Xylem tissue in sapwood can take bacteria out of contaminated water.
April 23, 2014

If you run out of drinking water during a lakeside camping trip, there’s a simple solution: break off a pine branch, peel away the bark, and pour lake water through the stick. The improvised filter should trap any bacteria, producing fresh, uncontaminated water.

false-color electron
A false-color electron microscope image shows E. coli (green) trapped over sapwood xylem pit membranes (red and blue).

An MIT team has discovered that this low-tech filtration system can produce up to four liters of drinking water a day—enough to quench the thirst of a typical person.

In a paper published in PLOS One, the researchers demonstrate that a small piece of sapwood can filter out more than 99 percent of the E. coli bacteria present in water. They say the size of the pores in sapwood allows water through while blocking most types of bacteria.
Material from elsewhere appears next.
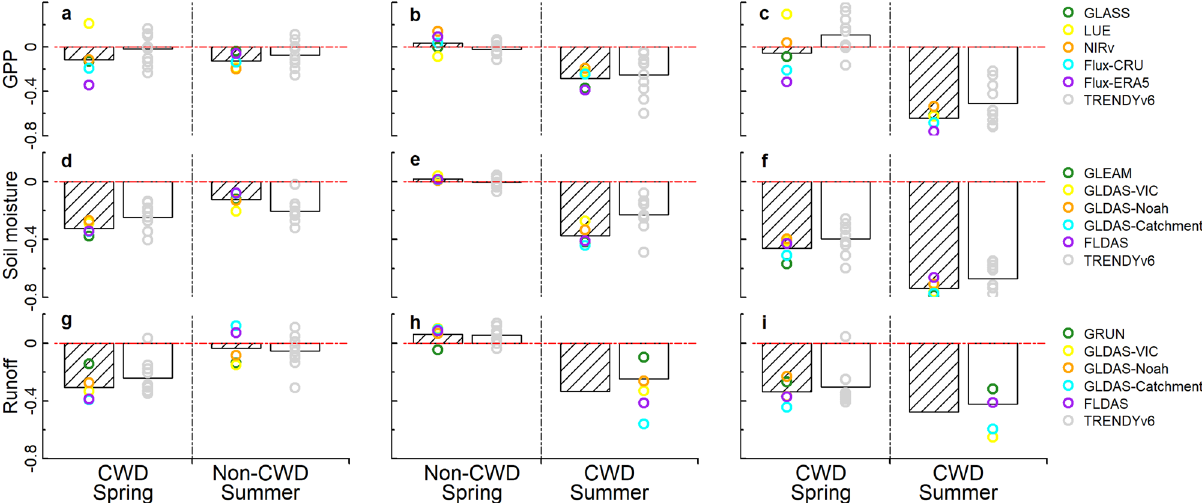
Fig. 4 The responses of vegetation productivity and hydrological variables to CWD events in mid-latitudes (23.5 – 50°N/S). a – c The average standardized anomalies (z-score) of GPP during CWD spring but subsequent non-CWD summer ( a ), non-CWD spring but subsequent CWD summer ( b ), and consecutive CWD spring and summer ( c ) for areas in Fig. 2a where summer vegetation responds negatively ( r ≤ − 0.22) to spring CWD climate conditions. d – f The same as a – c , but for soil moisture. g – i The same as a – c , but for runoff. The bar plots with dash lines (without dash line) indicate the average anomalies of multiple observation-based (model-based) products, and the circles indicate the average anomalies of each product. For details on data see Fig. 3.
Rohit Karnik, an associate professor of mechanical engineering and lead author of the paper, says sapwood is promising as a low-cost and efficient water filtration material, particularly for rural communities that lack access to advanced filtration systems.

Sapwood is composed of xylem, porous tissue that conducts sap from a tree’s roots to its crown through a system of vessels and pores. Each vessel wall is pockmarked with tiny pores called pit membranes, through which sap can essentially hopscotch, flowing from one vessel to another as it feeds structures along a tree’s length. The pores also limit cavitation, a process by which air bubbles can grow and spread in xylem, eventually killing a tree. The xylem’s tiny pores can trap the bubbles, preventing them from spreading.

To study sapwood’s water-filtering potential, the researchers collected branches of white pine and stripped off the outer bark. They cut small sections of sapwood and mounted and sealed each in plastic tubing.

The researchers mixed water with red ink particles ranging from 70 to 500 nanometers in size. When they poured the mixture through the tubes, the sapwood filtered out particles bigger than 70 nanometers.

The team then flowed water contaminated with inactivated E. coli through the tubes. When they counted the bacterial cells in the filtered water, they found that the sapwood filtered out more than 99 percent of the E. coli.

Karnik says sapwood can probably filter most types of bacteria, the smallest of which measure about 200 nanometers.

“There’s huge variation between plants,” he says. “There could be much better plants out there that are suitable for this process. Ideally, a filter would be a thin slice of wood you could use for a few days, then throw it away and replace at almost no cost.”